The Estate of Michael Jackson is a legal entity established following the death of American singer Michael Jackson for the purpose of administering the property of Jackson, and overseeing the latter's posthumous income. The last will of Jackson was filed by an attorney John Branca at the Los Angeles County courthouse on July 1, 2009. Signed July 7, 2002, it names Branca and accountant John McClain as executors; they were confirmed as such by a Los Angeles judge on July 6, 2009. All assets are given to the (pre-existing) Michael Jackson Family Trust (amended March 22, 2002), the details of which have not been made public. The Associated Press reports that, in 2007, Jackson had a net worth of $236.6 million: $567.6 million in assets, which included Neverland Ranch and his 50% share of Sony/ATV Music Publishing' catalogue, and debts of $331 million. The guardianship of his three children is given to his mother, Katherine, or if she is unable or unwilling, to singer Diana Ross. Jackson's will allocates 20% of his fortune as well as 20% of money made after death to unspecified charities.

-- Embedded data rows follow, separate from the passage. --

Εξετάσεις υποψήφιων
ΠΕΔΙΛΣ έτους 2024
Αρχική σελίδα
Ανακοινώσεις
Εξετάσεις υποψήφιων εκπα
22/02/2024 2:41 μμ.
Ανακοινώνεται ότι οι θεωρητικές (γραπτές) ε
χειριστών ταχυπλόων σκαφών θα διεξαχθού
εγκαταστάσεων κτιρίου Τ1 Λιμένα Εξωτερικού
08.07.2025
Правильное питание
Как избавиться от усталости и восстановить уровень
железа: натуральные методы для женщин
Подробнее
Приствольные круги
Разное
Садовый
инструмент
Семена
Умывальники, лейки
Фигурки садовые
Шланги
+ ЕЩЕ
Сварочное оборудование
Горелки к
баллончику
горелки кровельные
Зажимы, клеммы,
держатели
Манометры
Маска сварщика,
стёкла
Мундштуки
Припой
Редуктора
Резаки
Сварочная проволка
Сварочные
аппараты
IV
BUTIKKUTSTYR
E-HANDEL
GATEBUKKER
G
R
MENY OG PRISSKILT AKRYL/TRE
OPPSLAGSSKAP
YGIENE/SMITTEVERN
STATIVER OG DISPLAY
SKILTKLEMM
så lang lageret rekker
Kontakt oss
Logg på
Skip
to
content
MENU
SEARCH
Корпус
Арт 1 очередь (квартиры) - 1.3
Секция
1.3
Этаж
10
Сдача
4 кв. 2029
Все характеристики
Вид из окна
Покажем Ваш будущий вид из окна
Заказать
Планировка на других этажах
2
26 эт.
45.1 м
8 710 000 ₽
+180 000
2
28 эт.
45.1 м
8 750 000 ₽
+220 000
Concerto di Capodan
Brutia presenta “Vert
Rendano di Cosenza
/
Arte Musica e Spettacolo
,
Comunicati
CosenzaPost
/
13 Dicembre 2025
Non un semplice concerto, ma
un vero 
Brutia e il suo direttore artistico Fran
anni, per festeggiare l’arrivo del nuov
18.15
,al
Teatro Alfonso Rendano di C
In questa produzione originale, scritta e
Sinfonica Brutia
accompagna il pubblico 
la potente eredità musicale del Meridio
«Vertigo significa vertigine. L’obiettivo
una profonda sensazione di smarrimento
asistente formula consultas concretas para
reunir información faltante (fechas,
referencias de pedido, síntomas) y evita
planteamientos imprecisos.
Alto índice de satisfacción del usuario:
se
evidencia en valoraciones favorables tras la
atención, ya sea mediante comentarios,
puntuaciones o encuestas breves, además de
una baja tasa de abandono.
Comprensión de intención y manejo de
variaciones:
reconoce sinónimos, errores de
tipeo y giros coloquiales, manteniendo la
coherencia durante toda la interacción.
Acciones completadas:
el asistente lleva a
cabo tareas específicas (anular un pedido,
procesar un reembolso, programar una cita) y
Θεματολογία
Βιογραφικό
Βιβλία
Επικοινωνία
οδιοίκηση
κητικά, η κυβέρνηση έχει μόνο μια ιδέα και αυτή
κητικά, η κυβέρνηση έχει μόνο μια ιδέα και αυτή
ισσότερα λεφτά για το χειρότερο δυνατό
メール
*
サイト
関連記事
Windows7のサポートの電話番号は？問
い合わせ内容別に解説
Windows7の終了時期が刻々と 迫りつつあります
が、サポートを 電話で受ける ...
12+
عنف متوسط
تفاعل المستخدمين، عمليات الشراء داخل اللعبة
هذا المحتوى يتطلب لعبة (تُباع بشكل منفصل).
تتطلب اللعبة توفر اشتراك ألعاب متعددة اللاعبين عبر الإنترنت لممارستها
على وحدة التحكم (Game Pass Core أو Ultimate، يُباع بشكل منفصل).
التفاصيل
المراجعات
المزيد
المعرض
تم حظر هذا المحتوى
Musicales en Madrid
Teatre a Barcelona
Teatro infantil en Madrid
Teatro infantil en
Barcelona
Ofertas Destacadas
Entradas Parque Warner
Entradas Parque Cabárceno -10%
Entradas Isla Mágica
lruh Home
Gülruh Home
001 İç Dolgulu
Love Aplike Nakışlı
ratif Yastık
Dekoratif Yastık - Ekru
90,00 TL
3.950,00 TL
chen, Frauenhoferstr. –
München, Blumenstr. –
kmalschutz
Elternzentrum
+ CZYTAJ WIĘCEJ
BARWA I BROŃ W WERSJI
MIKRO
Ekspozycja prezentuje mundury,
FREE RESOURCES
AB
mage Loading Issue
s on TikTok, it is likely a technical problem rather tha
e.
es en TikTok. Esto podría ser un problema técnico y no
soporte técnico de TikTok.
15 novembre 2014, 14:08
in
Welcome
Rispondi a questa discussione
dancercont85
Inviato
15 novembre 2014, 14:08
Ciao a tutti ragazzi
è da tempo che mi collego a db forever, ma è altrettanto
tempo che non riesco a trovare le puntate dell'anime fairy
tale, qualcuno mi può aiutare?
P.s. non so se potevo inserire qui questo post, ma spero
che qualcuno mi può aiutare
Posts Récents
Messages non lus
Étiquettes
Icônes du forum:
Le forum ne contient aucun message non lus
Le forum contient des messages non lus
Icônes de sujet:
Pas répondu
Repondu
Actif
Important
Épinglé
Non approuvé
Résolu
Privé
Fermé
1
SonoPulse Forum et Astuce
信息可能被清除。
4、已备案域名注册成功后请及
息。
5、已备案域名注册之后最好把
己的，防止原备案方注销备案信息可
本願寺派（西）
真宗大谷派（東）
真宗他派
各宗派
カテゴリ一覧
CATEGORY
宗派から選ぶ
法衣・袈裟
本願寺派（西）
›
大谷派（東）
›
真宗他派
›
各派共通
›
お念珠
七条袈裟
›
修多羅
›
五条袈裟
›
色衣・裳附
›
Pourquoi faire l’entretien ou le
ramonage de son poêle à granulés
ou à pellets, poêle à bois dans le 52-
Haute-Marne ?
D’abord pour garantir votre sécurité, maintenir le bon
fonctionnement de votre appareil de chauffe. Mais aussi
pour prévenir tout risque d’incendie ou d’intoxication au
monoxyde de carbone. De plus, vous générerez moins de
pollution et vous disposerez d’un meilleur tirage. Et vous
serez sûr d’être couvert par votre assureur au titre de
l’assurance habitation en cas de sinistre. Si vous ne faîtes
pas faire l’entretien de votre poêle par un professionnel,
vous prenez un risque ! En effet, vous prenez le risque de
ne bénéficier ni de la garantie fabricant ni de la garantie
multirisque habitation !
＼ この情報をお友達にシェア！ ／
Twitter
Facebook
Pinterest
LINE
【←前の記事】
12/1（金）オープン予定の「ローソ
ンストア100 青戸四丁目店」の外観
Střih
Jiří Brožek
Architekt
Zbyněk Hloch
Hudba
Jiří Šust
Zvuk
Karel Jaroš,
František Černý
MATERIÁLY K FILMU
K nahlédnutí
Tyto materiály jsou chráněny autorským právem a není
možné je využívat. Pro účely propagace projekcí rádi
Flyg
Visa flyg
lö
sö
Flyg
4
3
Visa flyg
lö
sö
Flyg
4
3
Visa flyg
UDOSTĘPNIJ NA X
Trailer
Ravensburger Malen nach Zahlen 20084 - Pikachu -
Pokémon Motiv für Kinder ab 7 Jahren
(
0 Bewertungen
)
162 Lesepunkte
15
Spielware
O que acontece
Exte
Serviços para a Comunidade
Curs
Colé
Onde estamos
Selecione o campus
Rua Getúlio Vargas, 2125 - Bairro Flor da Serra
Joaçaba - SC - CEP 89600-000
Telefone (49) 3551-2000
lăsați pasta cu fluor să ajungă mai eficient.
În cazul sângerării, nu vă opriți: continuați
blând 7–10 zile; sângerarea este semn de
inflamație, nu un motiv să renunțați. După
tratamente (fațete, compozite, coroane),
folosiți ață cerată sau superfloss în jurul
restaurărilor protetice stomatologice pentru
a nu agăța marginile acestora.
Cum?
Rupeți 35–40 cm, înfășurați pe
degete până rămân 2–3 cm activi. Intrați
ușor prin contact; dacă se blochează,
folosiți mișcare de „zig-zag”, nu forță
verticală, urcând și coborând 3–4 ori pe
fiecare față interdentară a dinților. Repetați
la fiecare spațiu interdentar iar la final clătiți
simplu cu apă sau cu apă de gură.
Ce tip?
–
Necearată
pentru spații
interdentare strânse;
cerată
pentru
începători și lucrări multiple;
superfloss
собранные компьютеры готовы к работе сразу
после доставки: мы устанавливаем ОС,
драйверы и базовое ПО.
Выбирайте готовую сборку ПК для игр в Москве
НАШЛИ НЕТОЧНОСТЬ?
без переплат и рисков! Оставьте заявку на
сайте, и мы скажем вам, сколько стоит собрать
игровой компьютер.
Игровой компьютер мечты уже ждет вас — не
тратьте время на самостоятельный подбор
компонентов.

In 2012, in an attempt to end a family dispute, Jackson's brother Jermaine retracted his signature on a public letter criticizing executors of Jackson's estate and his mother's advisers over the legitimacy of his brother's will. T.J. Jackson, son of Tito Jackson, was given co-guardianship of Michael Jackson's children after false reports of Katherine Jackson going missing. Media reports suggested that the settlement of Jackson's estate could last many years. The value of Sony/ATV Music Publishing is estimated by Ryan Schinman, chief of Platinum Rye, to be US$1.5 billion. Shinman's estimate makes Jackson's share of Sony/ATV worth $750 million, from which Jackson would have had an annual income of $80 million. In September 2016, a deal was finalized for Sony's acquisition of Jackson's share of Sony/ATV from the Jackson estate for $750 million.

In 2016, Jackson's estate earned $825million, the highest yearly amount for a celebrity ever recorded by Forbes. In July 2018, Sony/ATV bought out the Jackson estate's 10% stake in EMI for $287.5 million.

Earnings
In 2016, Forbes estimated annual gross earnings by the Jackson Estate at $825million, the largest ever recorded for a celebrity, mostly due to the sale of the Sony/ATV catalog. In 2018, the figure was $400million. It was the eighth year since his death that Jackson's annual earnings were reported to be over $100million, thus bringing Jackson's postmortem total to $2.4billion. In 2020, Forbes recognized Jackson as the top-earning dead celebrity each year since his death except 2012.

Taxation of estate
The estate administrators and the IRS estimated portions of the estate differently.  The estate argued that its total value was $5.1 million, while the IRS initially estimated the estate's value at more than $500 million and then reduced it to $481.9 million. The IRS also proposed "an additional $197 million in penalties, including a gross valuation misstatement penalty." A major part of the dispute related to the value of Jackson's likeness; the estate claimed a value of just over $2,000; while the IRS initially valued it at over $434 million. Other disputes centered on the value of Jackson's interest in a trust that owns some songs of his and the Beatles; the value of Jackson's share of the Jackson 5 master recordings rights; and the values of various stocks, bonds, and  cars owned by Jackson. 

In 2013, the estate filed a U.S. Tax Court petition claiming that the IRS overestimated the value of the estate's assets. In 2021, the Tax Court issued a ruling in favor of the estate, ruling that the estate's total combined value of the estate was $111.5 million and that the value of Jackson's name and likeness was $4 million (not the $61 million estimated by the IRS's outside expert witness).